Background
This report assumes that you know basically what HTTPS is, among other things. ‘We’ is used liberally in this post, and refers to the Wikimedia technical community in general – I am a volunteer and I don’t work for the foundation or any national chapters.
Wikimedia has several canonical domain names, the ones everyone knows about – wikipedia.org, wiktionary.org, wikibooks.org, wikiquote.org, and so on. These are fine, and HTTPS has been used to secure connections on them for a few years now.
Unfortunately, over the years we’ve also accumulated many non-canonical domains that simply redirect to the others. In that mess there’s a mix of domains that are owned by the foundation but not set up in the foundation’s name servers, domains owned by entities other than the foundation and pointed at wikipedia using external hosting, and – here’s the bit that we’re interested in today – some domains that are owned by the foundation and are set up in the name servers, and the foundation’s web servers serve redirects on.
Historically, you had to spend a lot of money to get certificates for your domain, and Wikimedia had enough of these redirect-only domains sitting around that the cost of buying HTTPS certificates to cover them all would be prohibitive. So these domains are accessed over plain HTTP only.
Fortunately, a HTTPS certificate provider named Let’s Encrypt launched in April 2016 which provides free certificates via an API named ACME – that is fully automated. Wikimedia has since begun to use the service in some obscure ‘simple’ production services such as gerrit (the code review system for developers), some private systems, and in August 2016 I used it to finally implement trusted HTTPS on the beta.wmflabs.org sites. To make this process simple, we use a script named acme_tiny.py, written by Daniel Roesler.
The problem
The thing about all the cases we’ve implemented it in is that the decryption only needs to happen on one single server. This is good enough for certain obscure services that only have one server handling encryption, but is no good for services that need to be handled by multiple such servers – e.g. anything that needs to be spread out across the data centres that Wikimedia rents space in. This is because of two things:
- When you go to the ACME API and ask for a certificate, you need to prove that you control the domain(s) which your certificate will match (Domain Validation or DV). The common way of doing this (and the only one that we use right now) is to write a file that the ACME server names into a /.well-known/acme-challenge/ directory on the web server running your domain. Unfortunately this means that, if one server requests a certificate for the domain, all the other servers will need to be able to serve the challenge that only one server received – so the file would need to be distributed between them, and this can be non-trivial without opening up various security cans of worms.

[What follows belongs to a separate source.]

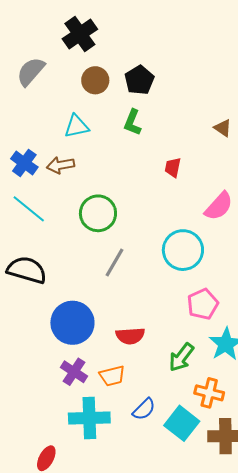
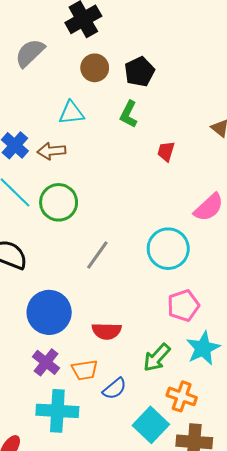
red trapezoid: (173, 167) -> (166, 151), moved
green circle: (98, 213) -> (59, 202), moved
blue semicircle: (144, 409) -> (115, 389), moved

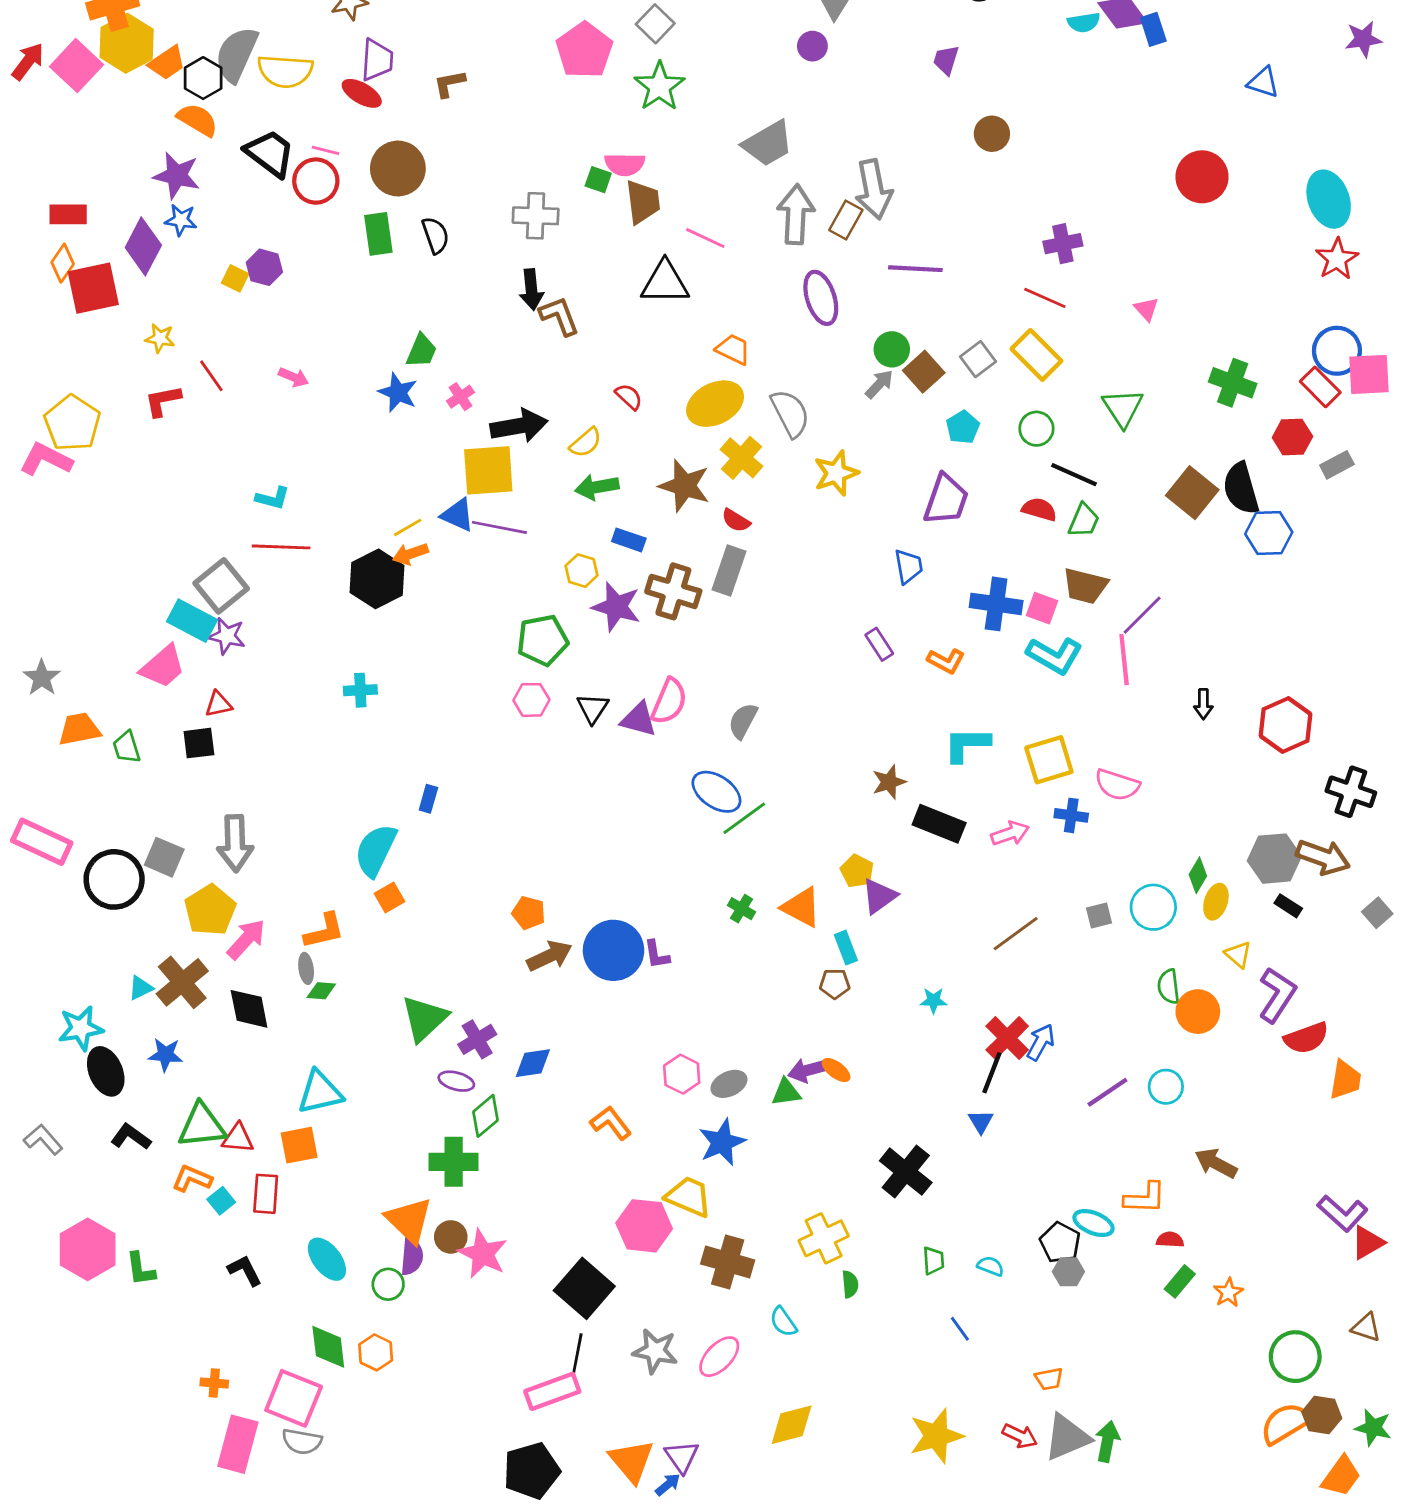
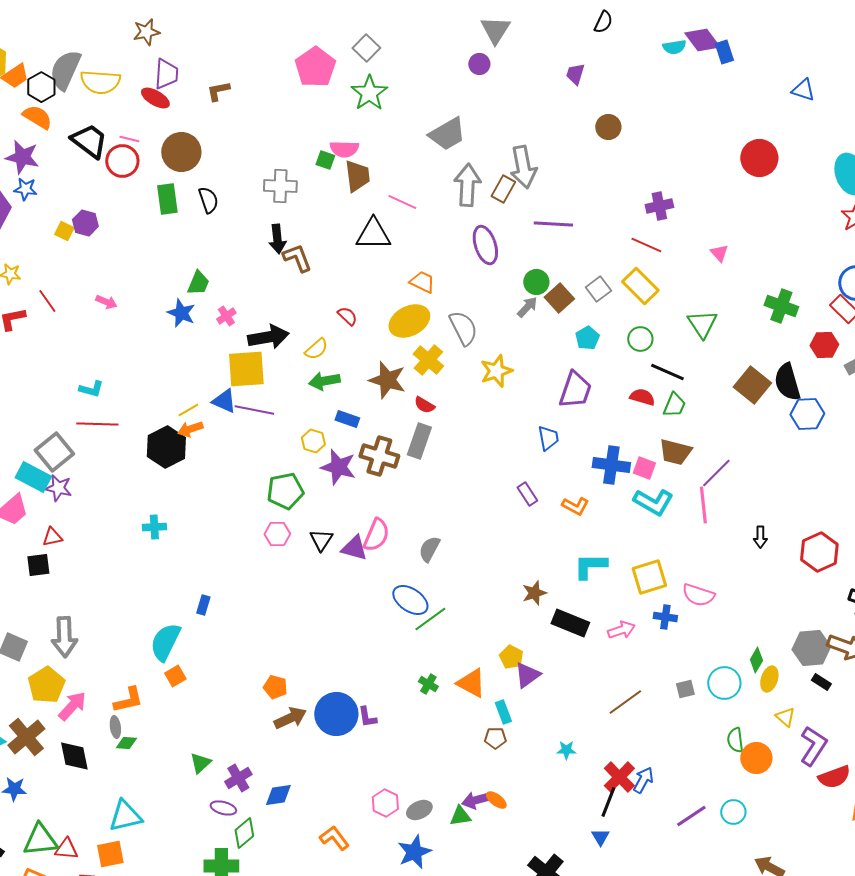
green triangle: (424, 1019) -> (200, 763), size x0.6

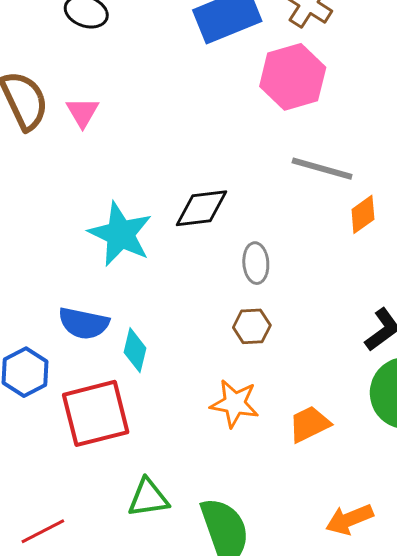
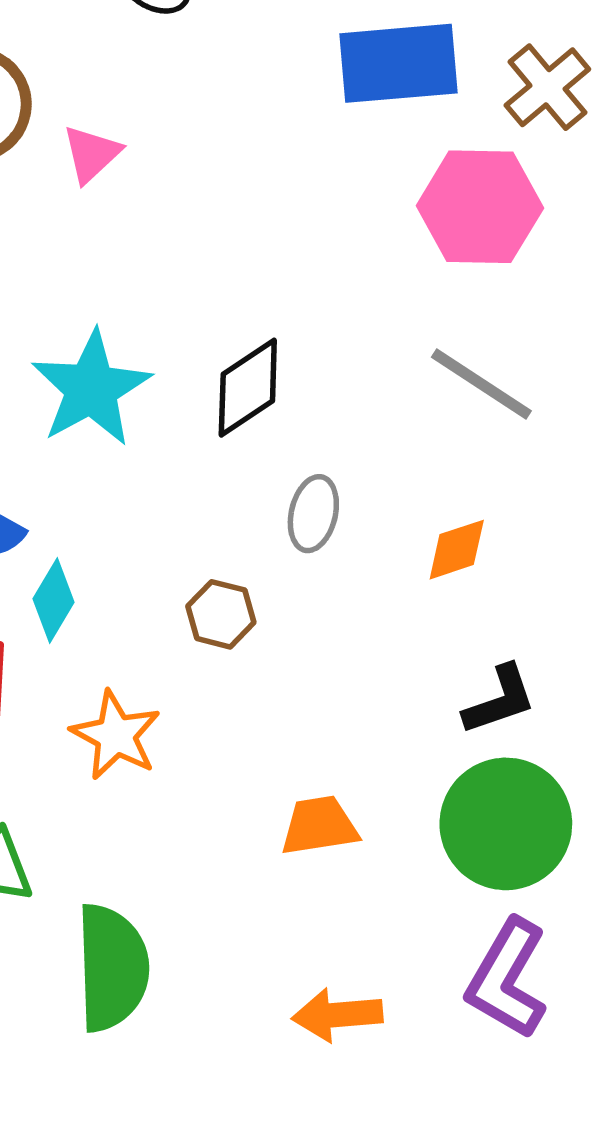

- The ACME server we’re using (Let’s Encrypt) applies rate limiting, so multiple servers requesting certificates for a domain would likely trigger the limits. (and we’d probably set off alarms with the sheer number of different domains we need to cover).
So, if we want to start protecting our redirect domains with free certificates, and serve them in a way that can handle our traffic volume, we have to come up with a way of centralising the generation of our certificates while securely distributing the private parts of the certificates to the authorised internal servers.
The solution
Myself, Brandon Black and Faidon Liambotis finally had the opportunity to sit down at the Hackathon and discuss how we were going to do this exactly. What we plan in basic terms (and I’ve begun to implement) is to have a central server that is responsible for requesting certificates, running an internal-facing service that serves certificate private/public parts to the authorised hosts, and forwarding of HTTP challenge requests through to the central service that made the request. Some of the details are far more complicated and technical but that’s the basic idea.
I’ve already got a basic setup running at https://krenair.hopto.org/ (this actually points to a server running in Cloud VPS, I didn’t use wmflabs.org as the domain name editing for that is broken right now). You can track the work on this system in Phabricator at https://phabricator.wikimedia.org/T194962
What next?
Right now my solution relies on some bad code that I need to clean up – the ‘client’ end (external-facing web server) also needs a bit of work to make the puppet configuration easy and remove some hard-coded assumptions. At some point we will need to determine exactly what the configuration should be for using it with the redirect domains, and Wikimedia Foundation Operations, should they decide it’s good, will need to determine how best to deploy this in production.
Another thing that we plan to do is move to using our configuration management’s system built-in support for pulling files securely from a central machine. Then of course there’s the recently-added support for wildcard certificates. To solve that we’ll need a customised acme_tiny script, and for production we’re going to need to build support for dynamic record creation into our name server, named gdnsd. (in labs this is handled by OpenStack Designate where there is already an API to achieve this, when permissions etc. have been sorted). In the distant future, after the above is done, it may actually be possible to add this as one of the canonical domains’ (wikipedia.org and friends) certificate options (Wikimedia keeps certificates from multiple authorities just in case there are problems with one of them) – that would mean we could serve those domains using certificates provided through an ACME API.